La cesión con los independentistas catalanes es algo fuera de toda duda. La última muestra la hemos visto con las propuestas -tras el veto a Iceta- de Cruz y Batet para presidir respectivamente Senado y Congreso. Hagan lo que hagan los secesionistas en Cataluña, el Gobierno de Sánchez siempre les espera con pista de aterrizaje y alfombra roja en Madrid. Un nuevo paso en esta misma dirección estratégica se está dando en otro lugar del territorio español: Navarra. Allí el PSOE parece dispuesto a dar el gobierno de la Comunidad Foral a Geroa Bai y todo el mundo independentista que le acompaña –incluido Bildu–, en detrimento de la alianza constitucionalista de PP, UPN y Ciudadanos. Lo alambicado de los argumentos que tienen que emplear los socialistas para justificar tal decisión esconde una realidad de poder mucho más clara: hay que contentar al PNV, sea como sea, porque sus apoyos en Madrid resultan decisivos. El partido de Íñigo Urkullu sueña con anexionarse Navarra, ven la oportunidad para avanzar a tal efecto y el PSOE colabora.

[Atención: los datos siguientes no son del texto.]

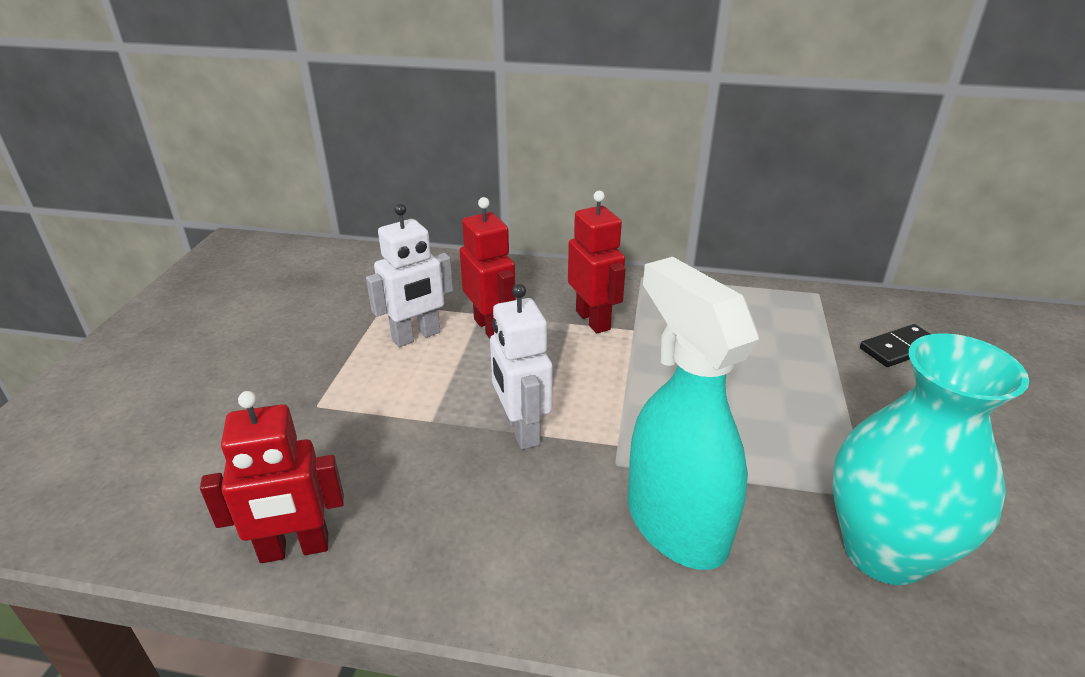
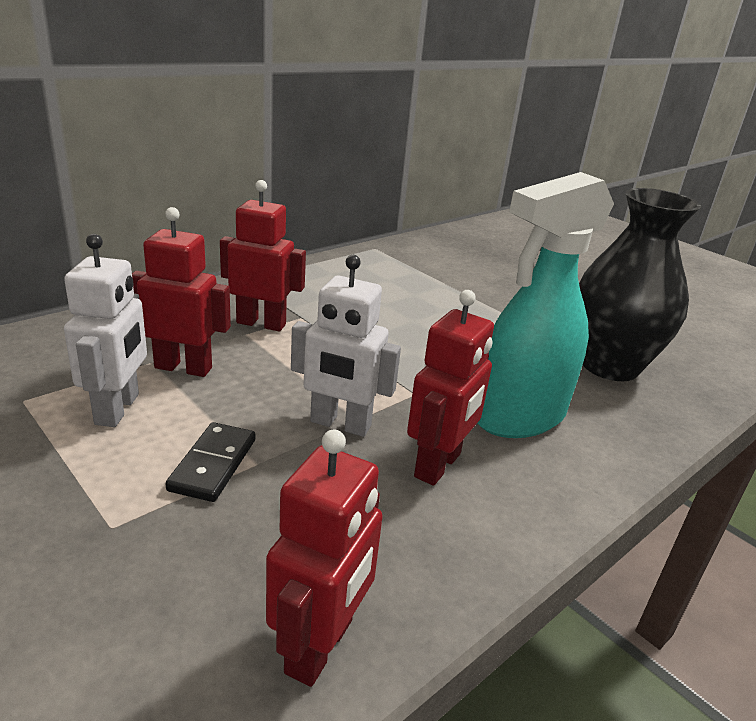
camera: 55 degrees left, 5 degrees down
(536, 508) = (438, 465): none -> red robot
(675, 523) = (518, 416): turquoise spray bottle -> turquoise spray bottle turned 45 degrees counterclockwise
(884, 551) = (609, 366): turquoise vase -> black vase
(899, 349) = (460, 263): black domino -> black domino (213, 464)

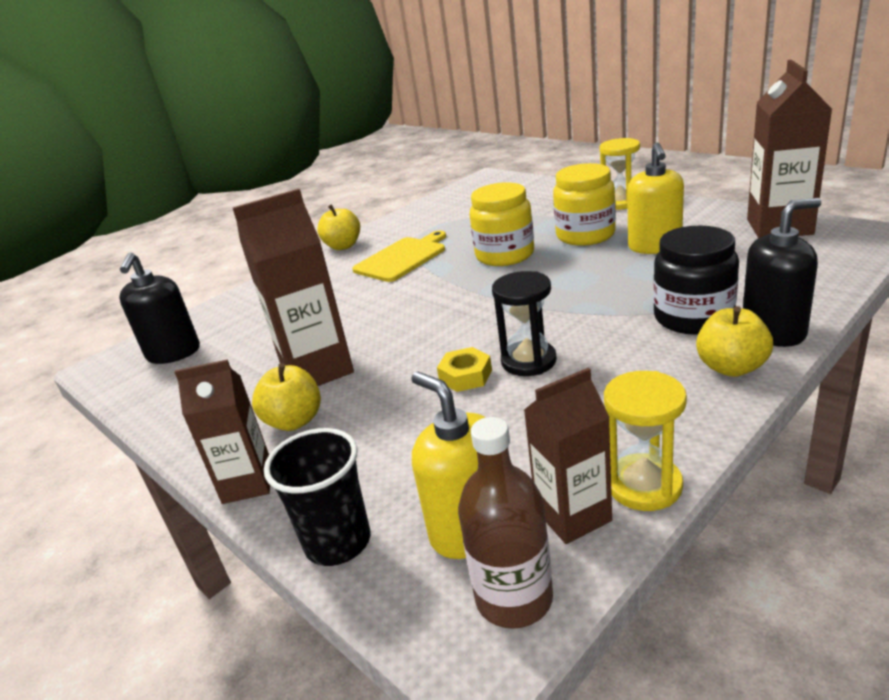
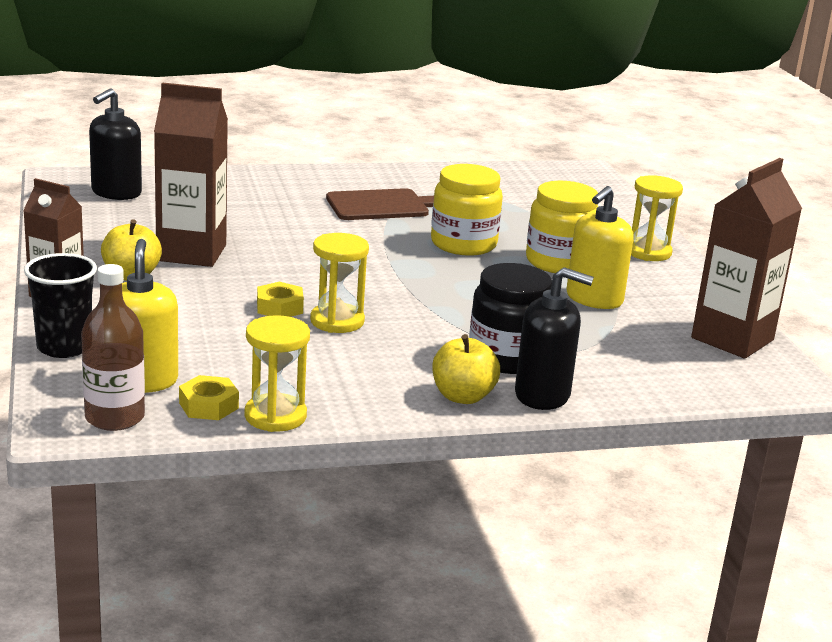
camera: 25 degrees right, 5 degrees down
(343, 246) = (354, 172): yellow apple -> none
(402, 258) = (381, 205): yellow cutting board -> brown cutting board
(528, 361) = (337, 321): black hourglass -> yellow hourglass
(573, 515) = (208, 405): brown carton -> yellow nut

Es decir, que Sánchez no sólo no soluciona el problema de la unidad de España en Cataluña, sino que también da por perdido el País Vasco y, a mayor abundamiento, crea -por iniciativa propia- otro escenario conflictivo entregando Navarra a los jeltzales. Resulta sorprendente la rapidez con la que el PSOE de Sánchez se ha acostumbrado al cambalache permanente con los independentistas. Ni siquiera los más firmes disidentes -Felipe González y Susana Díaz, los más señeros- hacen declaración alguna ya. Confiamos en que estén guardando sus comentarios para lo que está por venir.